IMF agrees to disburse $1.15b in third tranche
Daily Sun Report, Dhaka
Published: 08 May 2024, 10:35 PM
The International Monetary Fund (IMF) has greenlit a significant financial injection of $1.15 billion to Bangladesh as part of its ongoing multi-billion-dollar loan programme.
Following a 15-day mission led by Chris Papageorgiou, an economist at the IMF, the organisation reached a staff-level agreement with Bangladesh regarding necessary policies for the completion of the second review under the Extended Credit Facility (ECF), Extended Fund Facility (EFF), and Resilience and Sustainability Facility (RSF) arrangements.
Upon approval by the IMF Executive Board, Bangladesh is set to receive approximately $932 million under the ECF/EFF and around $220 million under the RSF. These funds will bolster Bangladesh’s efforts in navigating economic challenges and fostering sustainable growth, the global lender said in a press release on Wednesday.
The agreement underscores Bangladesh’s commitment to implementing critical structural reforms, including the adoption of a formula-based fuel price adjustment mechanism and the realignment of the exchange rate. These reforms aim to address persistently high inflation and declining foreign exchange reserves amid global financial tightening and elevated commodity prices.
The IMF mission also highlighted the importance of fiscal consolidation, revenue generation, and banking sector stability in sustaining economic resilience. Furthermore, efforts to mitigate climate risks and promote green infrastructure investment were emphasised to enhance long-term sustainability.
The disbursement of the third instalment underscores the IMF’s confidence in Bangladesh’s reform agenda and its commitment to achieving upper middle-income status by 2031. The collaboration between Bangladesh and the IMF reflects a shared commitment to fostering economic stability and inclusive growth.

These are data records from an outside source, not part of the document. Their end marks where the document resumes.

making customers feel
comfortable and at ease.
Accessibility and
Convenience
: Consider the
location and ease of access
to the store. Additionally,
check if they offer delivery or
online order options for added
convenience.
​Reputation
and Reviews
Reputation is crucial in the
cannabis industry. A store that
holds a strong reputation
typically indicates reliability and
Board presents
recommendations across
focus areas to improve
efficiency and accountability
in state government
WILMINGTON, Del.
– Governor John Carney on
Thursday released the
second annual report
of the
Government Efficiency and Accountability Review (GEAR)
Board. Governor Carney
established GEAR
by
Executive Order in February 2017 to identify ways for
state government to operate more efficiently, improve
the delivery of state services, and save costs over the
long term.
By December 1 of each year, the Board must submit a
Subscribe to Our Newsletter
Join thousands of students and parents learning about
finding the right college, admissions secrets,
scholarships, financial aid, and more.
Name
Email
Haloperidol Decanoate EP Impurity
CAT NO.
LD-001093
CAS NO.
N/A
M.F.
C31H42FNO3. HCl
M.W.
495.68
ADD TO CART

“The authorities have made significant progress on structural reforms under the IMF-supported programme, including the implementation of a formula-based fuel price adjustment mechanism for petroleum products. Nonetheless, larger-than-expected spillovers from the tightening of global financial conditions, and still elevated international commodity and food prices, coupled with domestic vulnerabilities, have led to persistently high inflation and declining foreign exchange reserves. This has exacerbated pressures on the economy and heightened the complexity of macroeconomic challenges, said Papageorgiou in a statement.

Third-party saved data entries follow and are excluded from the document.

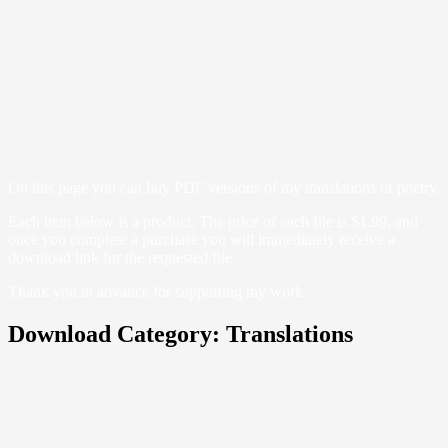
On this page you can buy PDF versions of my translations of poetry.
Each item below is a product. The price of each file is $1.99, and
once you complete a purchase you will immediately receive a
download link for the requested file.
Thank you in advance for supporting my work.
Download Category:
Translations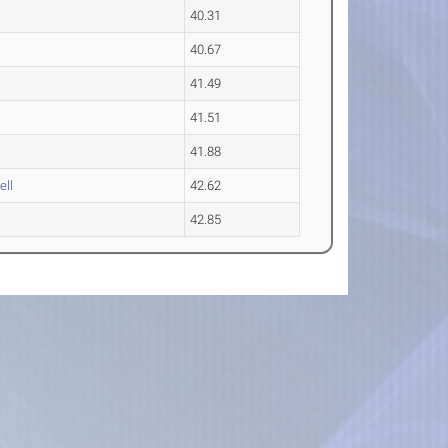
40.31
40.67
41.49
41.51
41.88
ell
42.62
42.85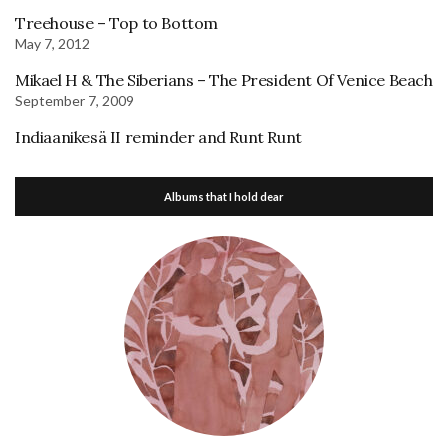
Treehouse – Top to Bottom
May 7, 2012
Mikael H & The Siberians – The President Of Venice Beach
September 7, 2009
Indiaanikesä II reminder and Runt Runt
Albums that I hold dear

The IMF team expressed gratitude to Bangladesh and its stakeholders for their cooperation and constructive discussions during the mission. Meetings were held with key officials, including State Minister of Finance Waseqa Ayesha Khan and Bangladesh Bank Governor Abdur Rouf Talukder, as well as representatives from the private sector, think tanks, and development partners.
Chris Papageorgiou, when asked that the IMF does not talk about money laundering but advises the National Board of Revenue (NBR) to reduce tax exemptions, said, “An important policy of the IMF is to control money laundering. Our target is to support various programmes that raise taxes. We have programmes with the NBR. We are working with the Bangladesh Financial Intelligence Unit on money laundering. In our press releases, we have talked about establishing good governance, which contains a solution to the problem of money laundering.”
Chris Papageorgiou also said, “A big part of our programme is social security. So, we are careful about the impact of our policies on poorer groups. Matters remain under discussion with the NBR.”
Despite high interest rates, inflation remains high in many countries, yet Bangladesh has maintained stable inflation despite increases in interest rates. New data suggests a downward trend in inflation, with projections indicating a potential decrease to 7% next year in Bangladesh, he added.
In a question about bank mergers, Chris Papageorgiou said, “I think the initiative of bank recapitalisation is sometimes needed because there are 61 banks in Bangladesh. Some of them are very strong while some are not.”
State Minister for Finance Waseqa Ayesha Khan held a meeting with the IMF delegation visiting Dhaka at the secretariat on Wednesday afternoon.
The state minister then told reporters that there is no concern about the third tranche of the IMF. The monetary authority advises on reining in inflation, raising revenue, and interest rates. The government will start working in this year following the suggestions to deal with climate and disaster.
On the question of whether the discussion of increasing the tax rate or scope will increase the suffering of the people, the finance minister said that Bangladesh will not take any step that causes suffering to the people while fulfilling the conditions.